🤖 AI Summary
Current large language model (LLM) alignment approaches predominantly rely on immediate preference signals, which fail to capture the dynamic nature of user preferences as they evolve over time and in response to real-world outcomes. This work proposes a longitudinal alignment framework implemented through BITE, a browser-based system that enables contextualized preference elicitation, context-triggered multi-episode reflective prompting, and progressively authorized behavioral data collection. We introduce the first longitudinal, context-aware human–LLM alignment evaluation paradigm that supports user-controlled data sharing and reveals significant discrepancies between immediate and delayed preferences. An empirical two-week study with eight participants demonstrates the limitations of single-episode evaluations across dimensions such as accuracy and relevance, thereby underscoring both the necessity and feasibility of dynamic alignment.
📝 Abstract
Current human-AI alignment and evaluation methods for large language models (LLMs) often rely on preference signals collected immediately after an interaction. This practice implicitly treats preference as static, even though many LLM-mediated decisions unfold over time and may be re-evaluated differently after real-world consequences and observed outcomes.

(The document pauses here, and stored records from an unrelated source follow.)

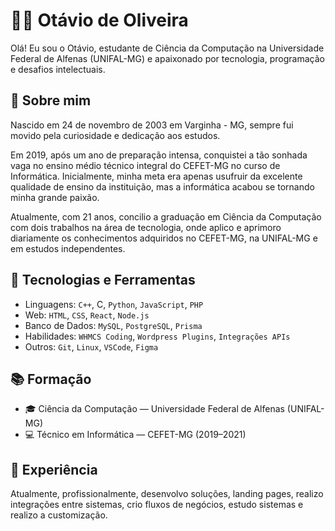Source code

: # 👨‍💻 Otávio de Oliveira

Olá! Eu sou o Otávio, estudante de Ciência da Computação na Universidade Federal de Alfenas (UNIFAL-MG) e apaixonado por tecnologia, programação e desafios intelectuais.

## 🧠 Sobre mim

Nascido em 24 de novembro de 2003 em Varginha - MG, sempre fui movido pela curiosidade e dedicação aos estudos.

Em 2019, após um ano de preparação intensa, conquistei a tão sonhada vaga no ensino médio técnico integral do CEFET-MG no curso de Informática. Inicialmente, minha meta era apenas usufruir da excelente qualidade de ensino da instituição, mas a informática acabou se tornando minha grande paixão.

Atualmente, com 21 anos, concilio a graduação em Ciência da Computação com dois trabalhos na área de tecnologia, onde aplico e aprimoro diariamente os conhecimentos adquiridos no CEFET-MG, na UNIFAL-MG e em estudos independentes.

## 🚀 Tecnologias e Ferramentas

- Linguagens: `C++`, C, `Python`, `JavaScript`, `PHP`
- Web: `HTML`, `CSS`, `React`, `Node.js`
- Banco de Dados: `MySQL`, `PostgreSQL`, `Prisma`
- Habilidades: `WHMCS Coding`, `Wordpress Plugins`, `Integrações APIs`
- Outros: `Git`, `Linux`, `VSCode`, `Figma`

## 📚 Formação

- 🎓 Ciência da Computação — Universidade Federal de Alfenas (UNIFAL-MG)
- 💻 Técnico em Informática — CEFET-MG (2019–2021)

## 💼 Experiência

Atualmente, profissionalmente, desenvolvo soluções, landing pages, realizo integrações entre sistemas, crio fluxos de negócios, estudo sistemas e realizo a customização. 
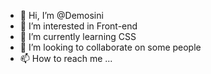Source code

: - 👋 Hi, I’m @Demosini
- 👀 I’m interested in Front-end 
- 🌱 I’m currently learning CSS
- 💞️ I’m looking to collaborate on some people
- 📫 How to reach me ...

<!---
Demosini/Demosini is a ✨ special ✨ repository because its `README.md` (this file) appears on your GitHub profile.
You can click the Preview link to take a look at your changes.
--->
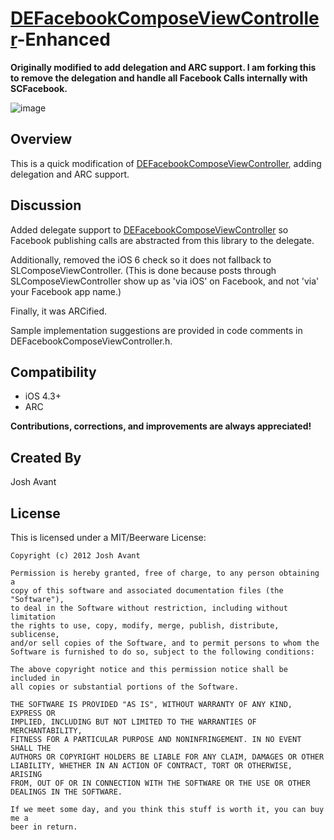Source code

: # [DEFacebookComposeViewController](https://github.com/sakrist/FacebookSample)-Enhanced

**Originally modified to add delegation and ARC support. I am forking this to remove the delegation and handle all Facebook Calls internally with SCFacebook.**

![image](http://iamjo.sh/github-images/defacebookcomposeviewcontroller_enhanced/screenshot.jpg)

## Overview
This is a quick modification of [DEFacebookComposeViewController](https://github.com/sakrist/FacebookSample), adding delegation and ARC support.


## Discussion

Added delegate support to [DEFacebookComposeViewController](https://github.com/sakrist/FacebookSample) so Facebook publishing calls are abstracted from this library to the delegate.

Additionally, removed the iOS 6 check so it does not fallback to SLComposeViewController. (This is done because posts through SLComposeViewController show up as 'via iOS' on Facebook, and not 'via' your Facebook app name.)

Finally, it was ARCified.

Sample implementation suggestions are provided in code comments in DEFacebookComposeViewController.h.


## Compatibility
* iOS 4.3+
* ARC


**Contributions, corrections, and improvements are always appreciated!**

## Created By
Josh Avant

## License
This is licensed under a MIT/Beerware License:

    Copyright (c) 2012 Josh Avant

    Permission is hereby granted, free of charge, to any person obtaining a
    copy of this software and associated documentation files (the "Software"),
    to deal in the Software without restriction, including without limitation
    the rights to use, copy, modify, merge, publish, distribute, sublicense,
    and/or sell copies of the Software, and to permit persons to whom the
    Software is furnished to do so, subject to the following conditions:

    The above copyright notice and this permission notice shall be included in
    all copies or substantial portions of the Software.

    THE SOFTWARE IS PROVIDED "AS IS", WITHOUT WARRANTY OF ANY KIND, EXPRESS OR
    IMPLIED, INCLUDING BUT NOT LIMITED TO THE WARRANTIES OF MERCHANTABILITY,
    FITNESS FOR A PARTICULAR PURPOSE AND NONINFRINGEMENT. IN NO EVENT SHALL THE
    AUTHORS OR COPYRIGHT HOLDERS BE LIABLE FOR ANY CLAIM, DAMAGES OR OTHER
    LIABILITY, WHETHER IN AN ACTION OF CONTRACT, TORT OR OTHERWISE, ARISING
    FROM, OUT OF OR IN CONNECTION WITH THE SOFTWARE OR THE USE OR OTHER
    DEALINGS IN THE SOFTWARE.

    If we meet some day, and you think this stuff is worth it, you can buy me a
    beer in return.
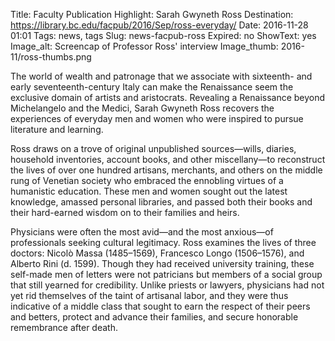 Title: Faculty Publication Highlight: Sarah Gwyneth Ross
Destination: https://library.bc.edu/facpub/2016/Sep/ross-everyday/
Date: 2016-11-28 01:01 
Tags: news, tags 
Slug: news-facpub-ross
Expired: no
ShowText: yes
Image_alt: Screencap of Professor Ross' interview
Image_thumb: 2016-11/ross-thumbs.png

The world of wealth and patronage that we associate with sixteenth- and early seventeenth-century Italy can make the Renaissance seem the exclusive domain of artists and aristocrats. Revealing a Renaissance beyond Michelangelo and the Medici, Sarah Gwyneth Ross recovers the experiences of everyday men and women who were inspired to pursue literature and learning.

Ross draws on a trove of original unpublished sources—wills, diaries, household inventories, account books, and other miscellany—to reconstruct the lives of over one hundred artisans, merchants, and others on the middle rung of Venetian society who embraced the ennobling virtues of a humanistic education. These men and women sought out the latest knowledge, amassed personal libraries, and passed both their books and their hard-earned wisdom on to their families and heirs.

Physicians were often the most avid—and the most anxious—of professionals seeking cultural legitimacy. Ross examines the lives of three doctors: Nicolò Massa (1485–1569), Francesco Longo (1506–1576), and Alberto Rini (d. 1599). Though they had received university training, these self-made men of letters were not patricians but members of a social group that still yearned for credibility. Unlike priests or lawyers, physicians had not yet rid themselves of the taint of artisanal labor, and they were thus indicative of a middle class that sought to earn the respect of their peers and betters, protect and advance their families, and secure honorable remembrance after death.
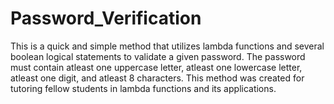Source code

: # Password_Verification
This is a quick and simple method that utilizes lambda functions and several boolean logical statements to validate a given password. The password must contain atleast one uppercase letter, atleast one lowercase letter, atleast one digit, and atleast 8 characters. This method was created for tutoring fellow students in lambda functions and its applications.
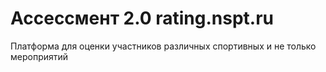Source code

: # Ассессмент 2.0 rating.nspt.ru
Платформа для оценки участников различных спортивных и не только мероприятий
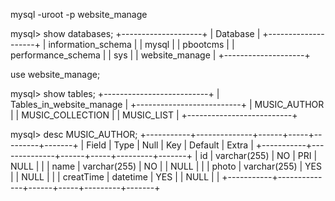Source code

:  mysql -uroot -p website_manage




mysql> show databases;
+--------------------+
| Database           |
+--------------------+
| information_schema |
| mysql              |
| pbootcms           |
| performance_schema |
| sys                |
| website_manage     |
+--------------------+

use website_manage;

mysql> show tables;
+--------------------------+
| Tables_in_website_manage |
+--------------------------+
| MUSIC_AUTHOR             |
| MUSIC_COLLECTION         |
| MUSIC_LIST               |
+--------------------------+


mysql> desc MUSIC_AUTHOR;
+-----------+--------------+------+-----+---------+-------+
| Field     | Type         | Null | Key | Default | Extra |
+-----------+--------------+------+-----+---------+-------+
| id        | varchar(255) | NO   | PRI | NULL    |       |
| name      | varchar(255) | NO   |     | NULL    |       |
| photo     | varchar(255) | YES  |     | NULL    |       |
| creatTime | datetime     | YES  |     | NULL    |       |
+-----------+--------------+------+-----+---------+-------+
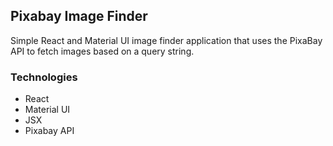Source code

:## Pixabay Image Finder

Simple React and Material UI image finder application that uses the PixaBay API to fetch images based on a query string.

### Technologies

- React
- Material UI
- JSX
- Pixabay API
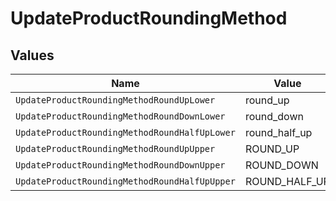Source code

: # UpdateProductRoundingMethod


## Values

| Name                                          | Value                                         |
| --------------------------------------------- | --------------------------------------------- |
| `UpdateProductRoundingMethodRoundUpLower`     | round_up                                      |
| `UpdateProductRoundingMethodRoundDownLower`   | round_down                                    |
| `UpdateProductRoundingMethodRoundHalfUpLower` | round_half_up                                 |
| `UpdateProductRoundingMethodRoundUpUpper`     | ROUND_UP                                      |
| `UpdateProductRoundingMethodRoundDownUpper`   | ROUND_DOWN                                    |
| `UpdateProductRoundingMethodRoundHalfUpUpper` | ROUND_HALF_UP                                 |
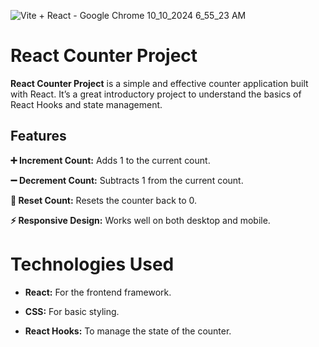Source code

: 


![Vite + React - Google Chrome 10_10_2024 6_55_23 AM](https://github.com/user-attachments/assets/083f7c77-980f-4935-bec0-92cdba402358)




# React Counter Project


**React Counter Project**  is a simple and effective counter application built with React. It’s a great introductory project to understand the basics of React Hooks and state management.


## Features


**➕ Increment Count:** Adds 1 to the current count.


**➖ Decrement Count:** Subtracts 1 from the current count.


**🔄 Reset Count:** Resets the counter back to 0.


**⚡ Responsive Design:** Works well on both desktop and mobile.




# Technologies Used


* **React:**   For the frontend framework.


* **CSS:**   For basic styling.


* **React Hooks:**   To manage the state of the counter.



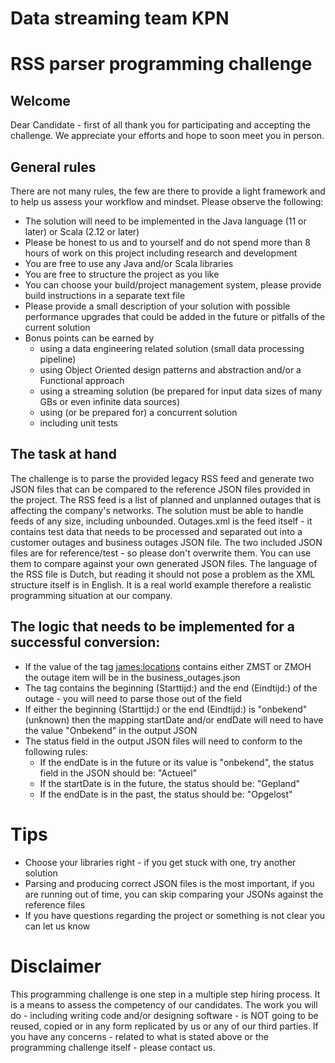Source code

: # Data streaming team KPN
# RSS parser programming challenge

## Welcome

Dear Candidate - first of all thank you for participating and accepting the challenge. We appreciate your efforts and hope to soon meet you in person.

## General rules

There are not many rules, the few are there to provide a light framework and to help us assess your workflow and mindset.
Please observe the following:

- The solution will need to be implemented in the Java language (11 or later) or Scala (2.12 or later)
- Please be honest to us and to yourself and do not spend more than 8 hours of work on this project including research and development
- You are free to use any Java and/or Scala libraries
- You are free to structure the project as you like
- You can choose your build/project management system, please provide build instructions in a separate text file
- Please provide a small description of your solution with possible performance upgrades that could be added in the future or pitfalls of the current solution
- Bonus points can be earned by
  - using a data engineering related solution (small data processing pipeline)
  - using Object Oriented design patterns and abstraction and/or a Functional approach
  - using a streaming solution (be prepared for input data sizes of many GBs or even infinite data sources)
  - using (or be prepared for) a concurrent solution
  - including unit tests

## The task at hand

The challenge is to parse the provided legacy RSS feed and generate two JSON files that can be compared to the reference JSON files provided in the project. The RSS feed is a list of planned and unplanned outages that is affecting the company's networks. The solution must be able to handle feeds of any size, including unbounded.
Outages.xml is the feed itself - it contains test data that needs to be processed and separated out into a customer outages and business outages JSON file. The two included JSON files are for reference/test - so please don't overwrite them. You can use them to compare against your own generated JSON files. The language of the RSS file is Dutch, but reading it should not pose a problem as the XML structure itself is in English. It is a real world example therefore a realistic programming situation at our company.

## The logic that needs to be implemented for a successful conversion:

- If the value of the tag <james:locations> contains either ZMST or ZMOH the outage item will be in the business_outages.json
- The <description> tag contains the beginning (Starttijd:) and the end (Eindtijd:) of the outage - you will need to parse those out of the field
- If either the beginning (Starttijd:) or the end (Eindtijd:) is "onbekend" (unknown) then the mapping startDate and/or endDate will need to have the value "Onbekend" in the output JSON
- The status field in the output JSON files will need to conform to the following rules:
    - If the endDate is in the future or its value is "onbekend", the status field in the JSON should be: "Actueel"
    - If the startDate is in the future, the status should be: "Gepland"
    - If the endDate is in the past, the status should be: "Opgelost"

# Tips

- Choose your libraries right - if you get stuck with one, try another solution
- Parsing and producing correct JSON files is the most important, if you are running out of time, you can skip comparing your JSONs against the reference files
- If you have questions regarding the project or something is not clear you can let us know

# Disclaimer

This programming challenge is one step in a multiple step hiring process. It is a means to assess the competency of our candidates.
The work you will do - including writing code and/or designing software - is NOT going to be reused, copied or in any form replicated by us or any of our third parties.
If you have any concerns - related to what is stated above or the programming challenge itself - please contact us.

Therefore, we argue for a methodological shift from single-moment preference elicitation to longitudinal, context-situated alignment measurement. We present a methodological framework for collecting temporally grounded alignment signals by combining (1) in-situ preference capture, (2) context-triggered follow-up preference reflection, and (3) privacy-preserving behavioral traces that help interpret preference change. As an instantiation of this methodology, we introduce BITE, a browser-based system that detects consequential LLM interactions, prompts reflection across later decision points, and supports progressive, user-controlled consent for sharing behavioral data. Through a two week longitudinal deployment study with 8 participants, our approach surfaced differences between immediate and later user preferences in accuracy, relevance and other dimensions of the LLM output. Our findings highlight the limitations of single-moment preference datasets and underscore the importance of longitudinal methods for alignment evaluation in everyday use.